Often I find myself asking, “Why is it important for me to serve others in the kingdom of God?” I am not suggesting that service is inherently good or evil, I just wonder, sometimes, why should I do it? In particular, does it matter who I serve.

Consider these words from Renovation of the Heart in Daily Practice by Dallas Willard.

Serving those who never thank us and doing it for the love of Jesus can retrain us against our desire to be noticed or appreciated.

That statement is strikingly similar to some words of Christ in Luke that say,

If you love those who love you, what credit is that to you? Even sinners love those who love them. And if you do good to those who are good to you, what credit is that to you? Even the sinners do that. And if you lend to those from whom you expect repayment, what credit is that to you? Even sinners lend to “sinners,” expecting to be repaid in full…

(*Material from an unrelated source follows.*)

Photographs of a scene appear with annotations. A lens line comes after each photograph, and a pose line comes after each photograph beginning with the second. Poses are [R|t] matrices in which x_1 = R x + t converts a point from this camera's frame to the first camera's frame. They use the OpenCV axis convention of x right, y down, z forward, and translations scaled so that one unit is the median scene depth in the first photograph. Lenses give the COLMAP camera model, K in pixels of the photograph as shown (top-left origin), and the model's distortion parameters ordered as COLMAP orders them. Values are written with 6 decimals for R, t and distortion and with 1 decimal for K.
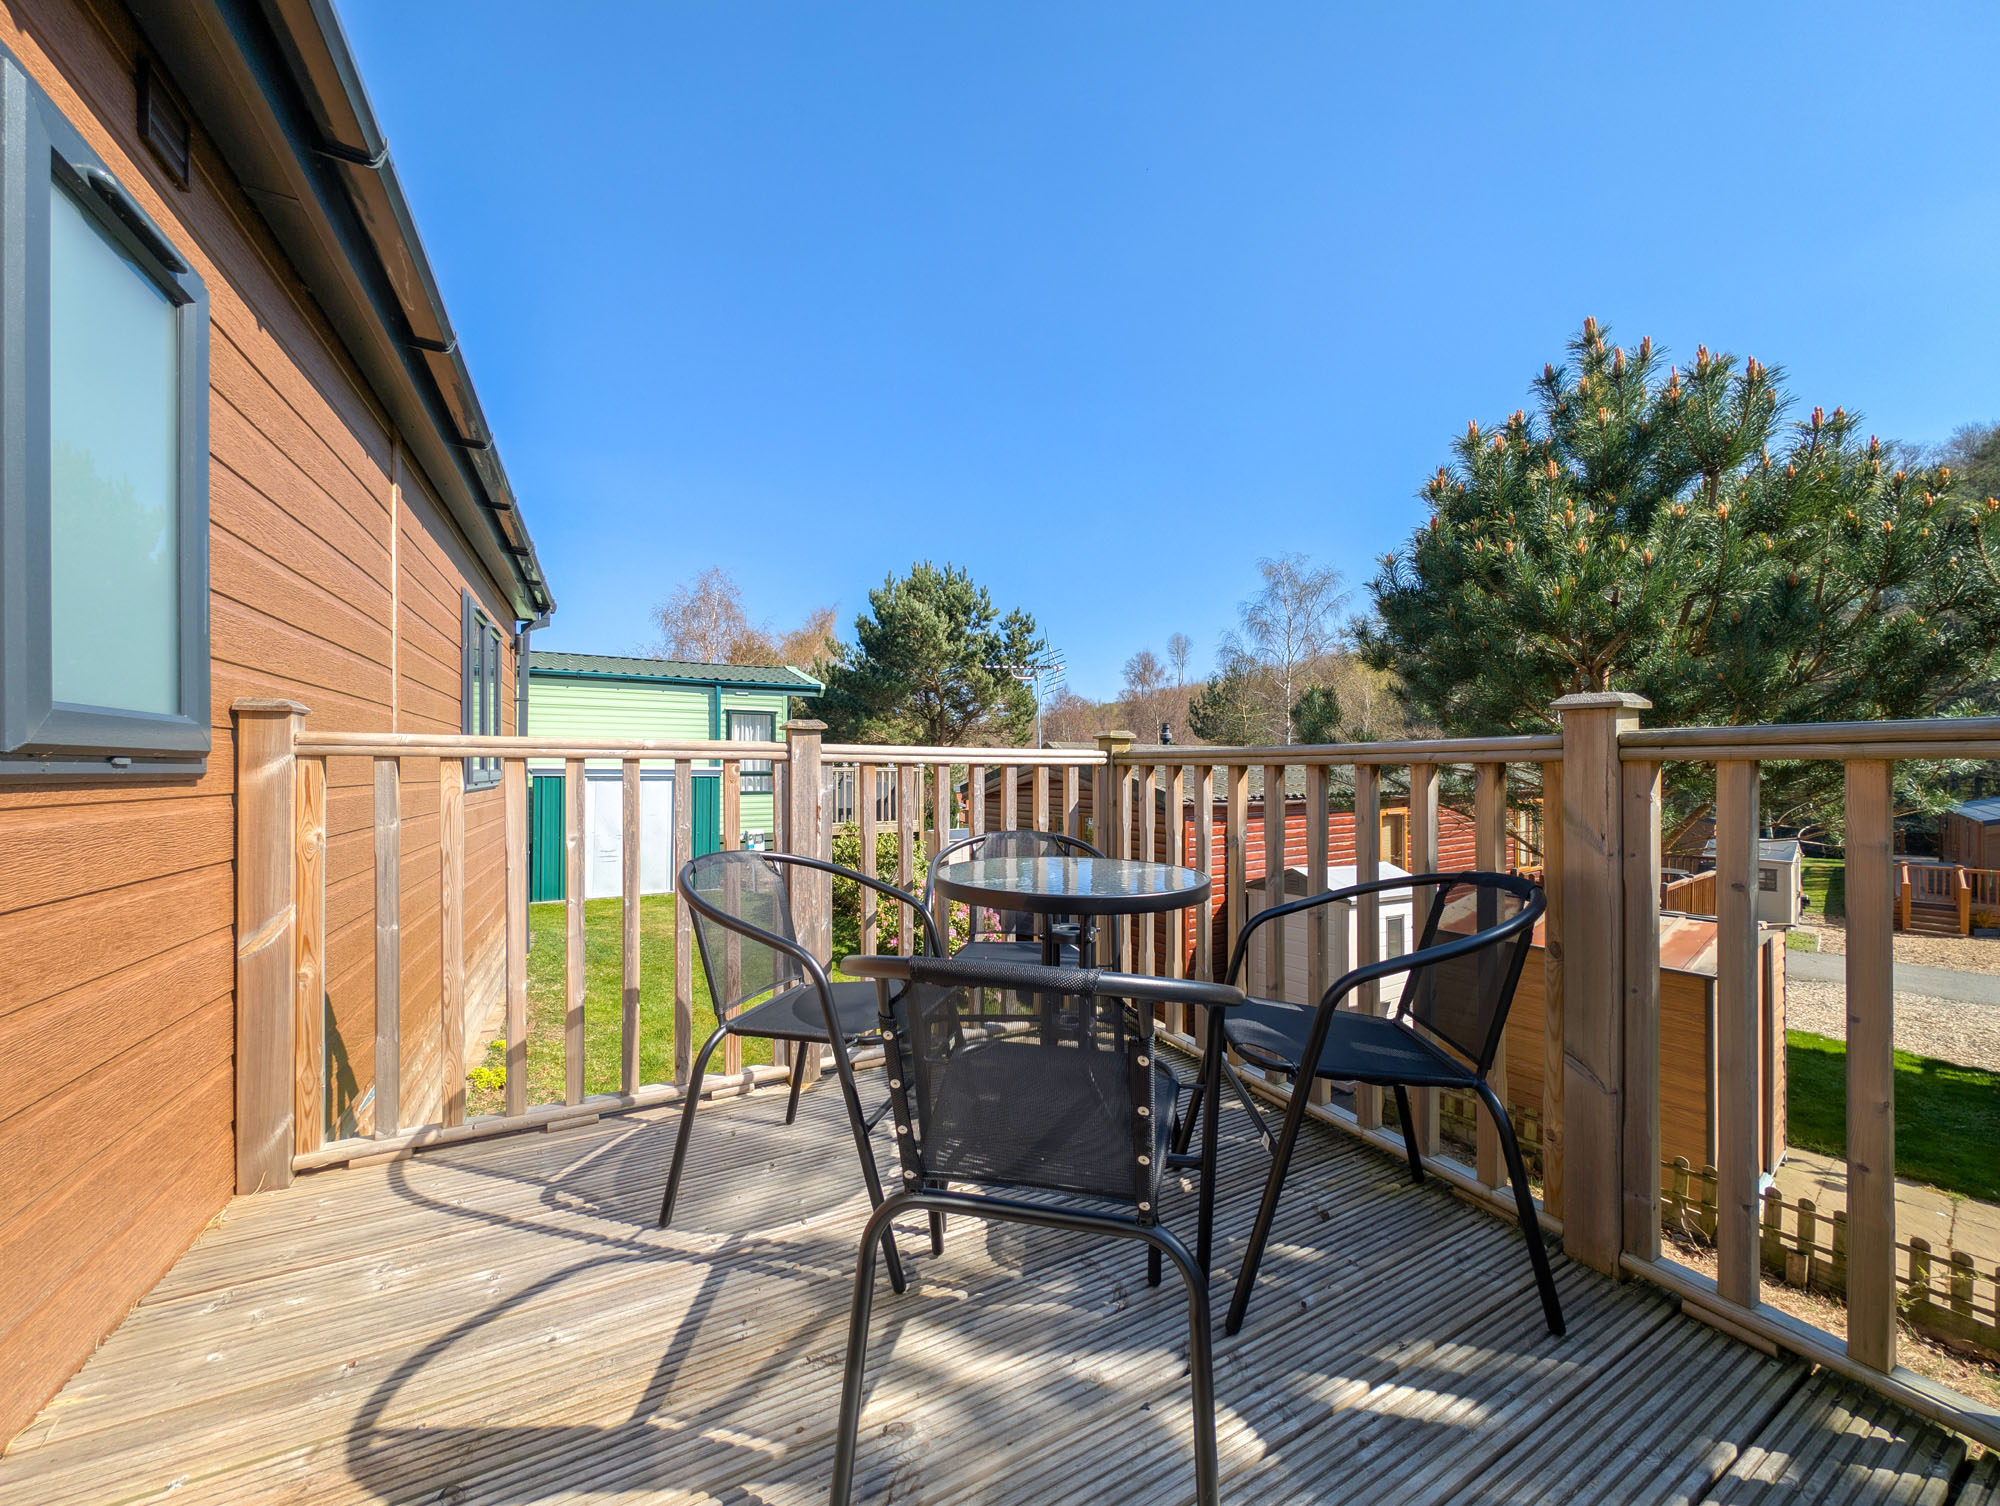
lens RADIAL K [[715.4, 0, 1003.4], [0, 715.4, 758.1], [0, 0, 1]] dist [-0.001118, -0.000369]
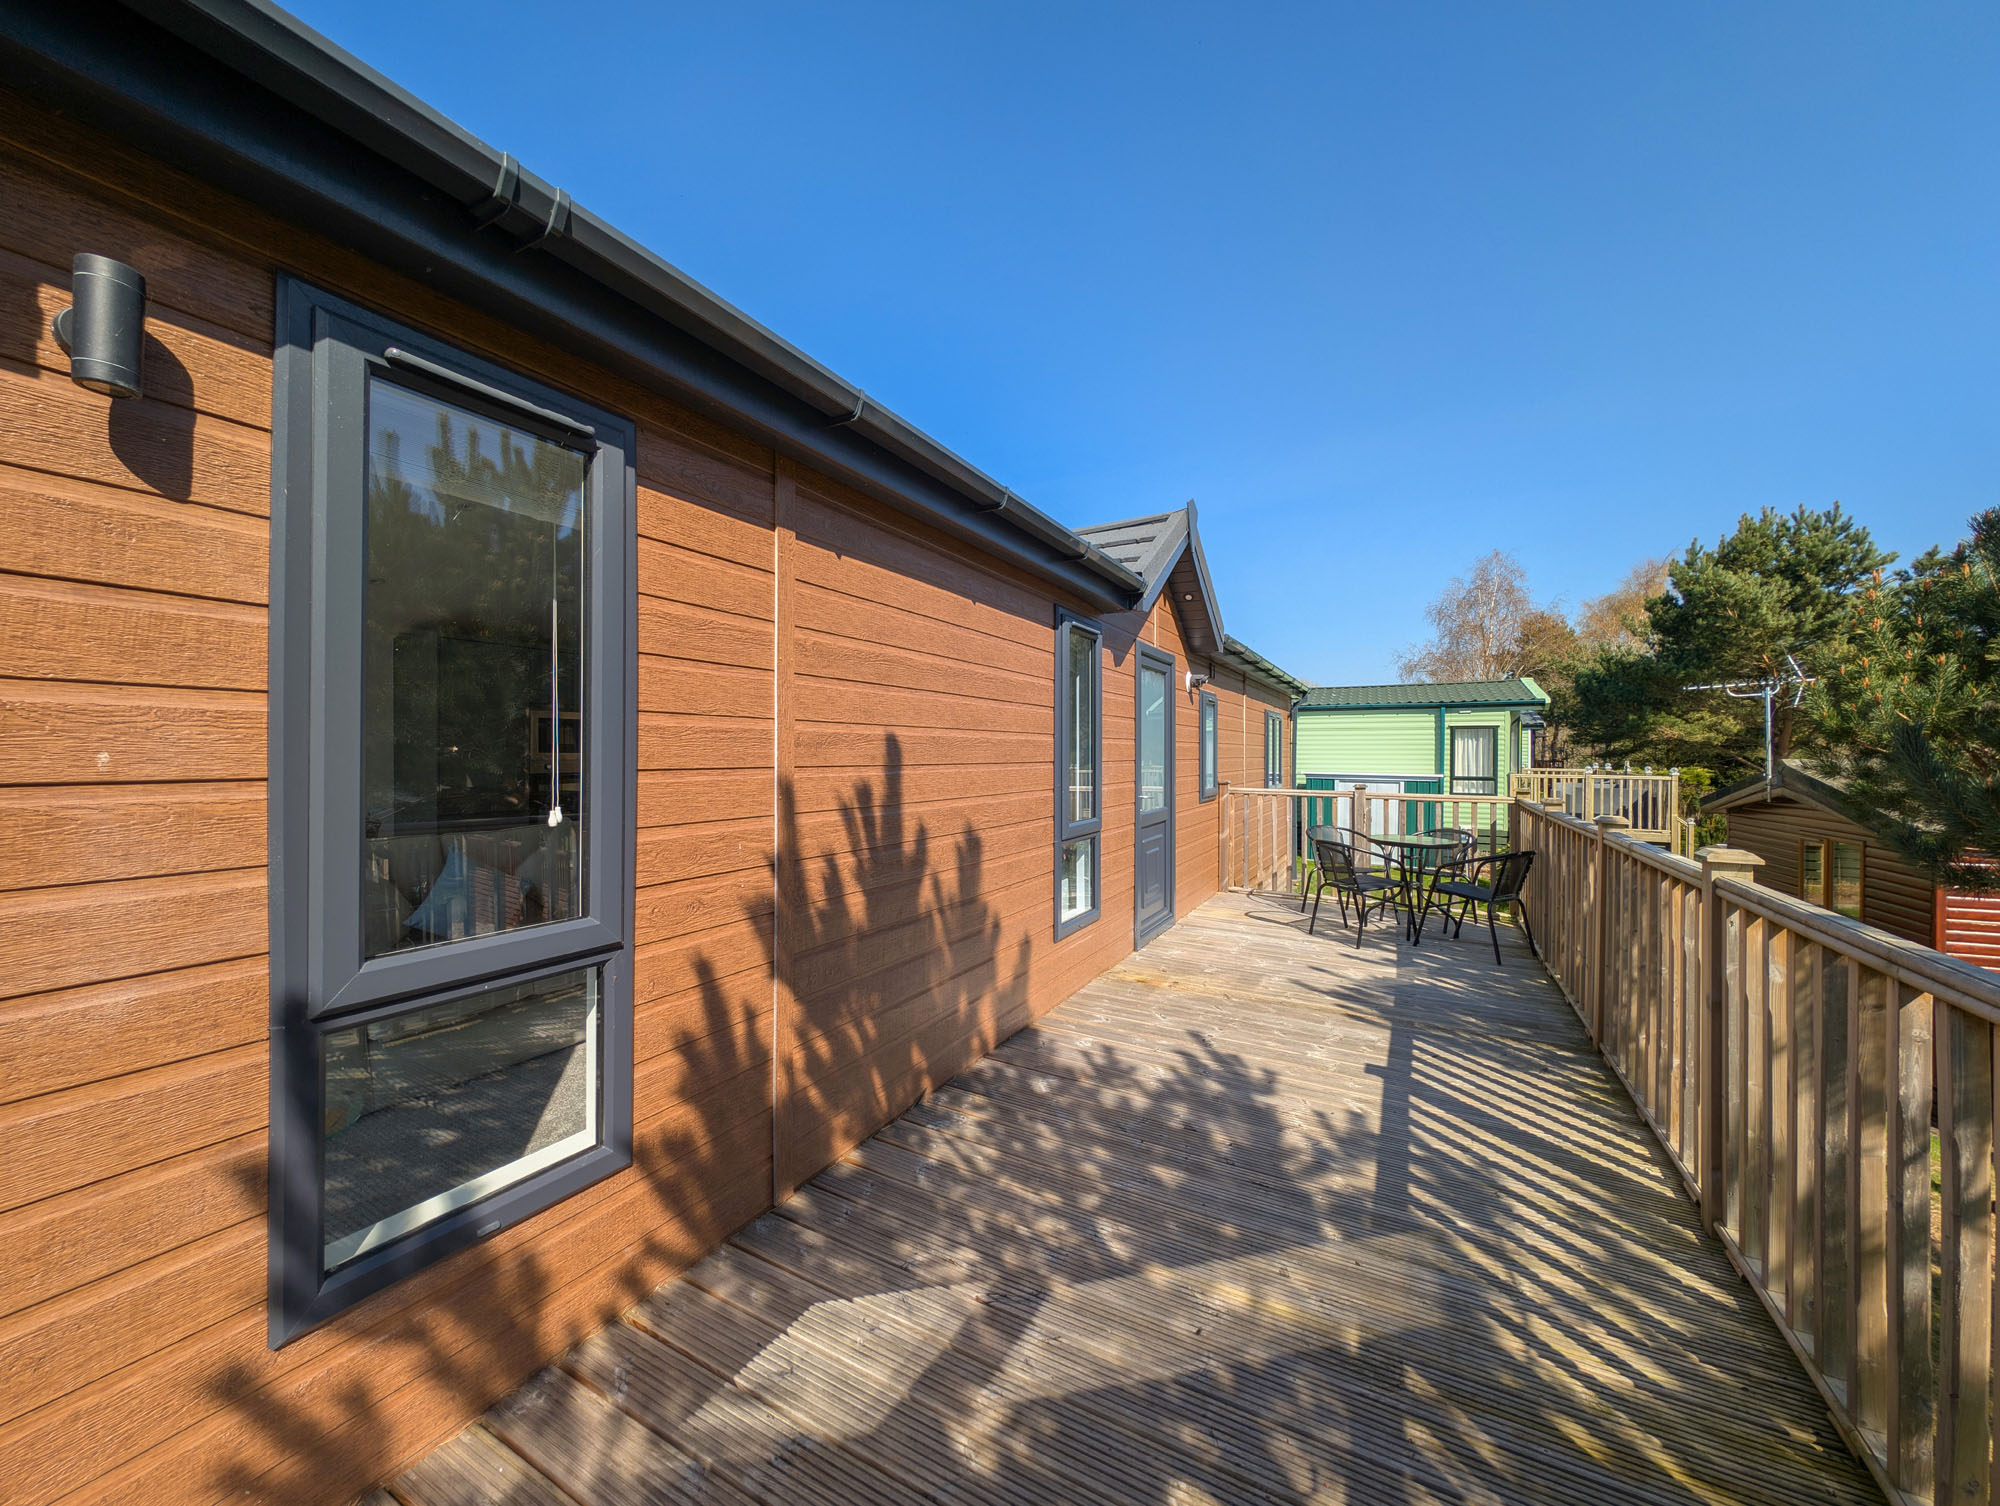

These words lead me to an often uncomfortable place. However, those places are precisely where the heart of God leads us. I don’t think Jesus spent the majority of his time here on earth with the rejects of society simply because he wanted to give them extra attention. It is in the taboo places of filth, scum, sickness and ungratefulness that Christ leads us.

Not because that is where we are “supposed” to be to “save their souls,” but it is in those places that we lose ourselves. My sweet hair, shiny new kicks and righteous threads don’t mean a thing. Christ Jesus draws us to those places so that he can lay us bare in the silliness of our self-righteous egos.